# Negril.com Message Board Forums > Jamaican Events Around the World >  Toronto -Tonight- The Wailers, Duane Stephenson, Divine Brown

## Katho

*For anyone in the Toronto area, the show is tonight!* 





http://www.ticketweb.ca/t3/sale/Sale..._ID=TW_ADD_EDP

----------


## BCBud

Should be a great concert.  Duane Stephenson  has been touring with the Wailers promoting the UN backed World Food Program.  Check out this video.

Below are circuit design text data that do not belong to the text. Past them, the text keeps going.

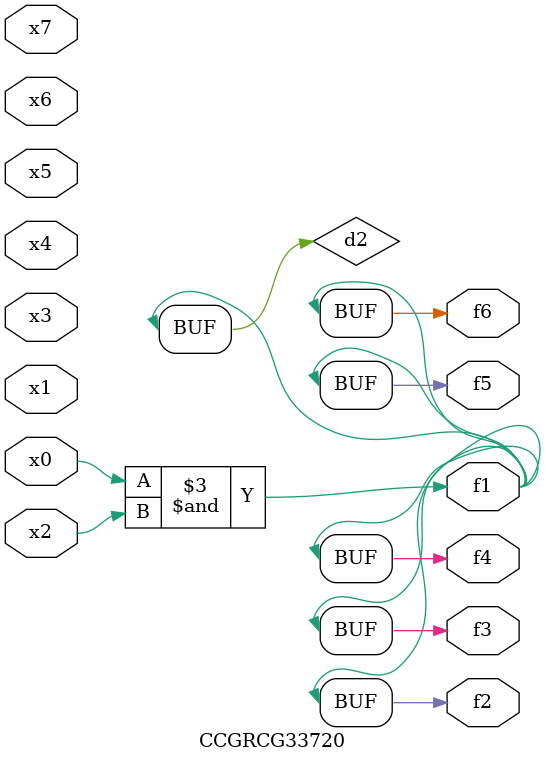
<source format=v>
module CCGRCG33720(
	input x0, x1, x2, x3, x4, x5, x6, x7,
	output f1, f2, f3, f4, f5, f6
);

	wire d1, d2;

	nor (d1, x3, x6);
	and (d2, x0, x2);
	assign f1 = d2;
	assign f2 = d2;
	assign f3 = d2;
	assign f4 = d2;
	assign f5 = d2;
	assign f6 = d2;
endmodule

</source>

The Wailers featuring Duane Stephenson  Take a Stand for Mankind
http://www.youtube.com/watch?v=NrWz8KCfqVI

I just checked the dates for their tour (which has lots of datess in the Eastern USA, California, Texas & Nevada (but unfortunately nothing in Western Canada or in the Pacific Northwest).  Link for showdates attached.      http://www.myspace.com/duanestephenson/shows

----------


## Katho

Amazing Show!! Had a great time  :Smile: 



IMG_8657 by katharineleclair, on Flickr

More Pictures: http://www.flickr.com/photos/5831089...7628074320563/

----------


## beachgirl66

I can't believe I'm just seeing this now.. it would have been an amazing show..... pm me if you see any other ones.. i'm just in Durham.. can be there in 30 minutes..

----------


## Katho

No problem! I will for sure  :Smile:

----------


## beachgirl66

Thanks Katho... I love Devine Brown.. what an amazing voice she has.. love em all ... but Devine has one of the best female voices around! Glad you were able to see it.

----------


## BCBud

Great photos Katho!!  Duane Stephenson  has one of the best voices in roots reggae today.  Hopefully I will be able to hear and see him in person later this winter somewhere in JA.   I watched an interview with him on JA Television (on Smile Jamaica on the internet) and he said his 3rd album should be out by next summer.

----------


## Katho

I agree, Divine Brown has an amazing voice! I was definitely pleased to see she was on the bill for this show!
Thanks BCBud! Duane was great, I do hope you get to see him!

----------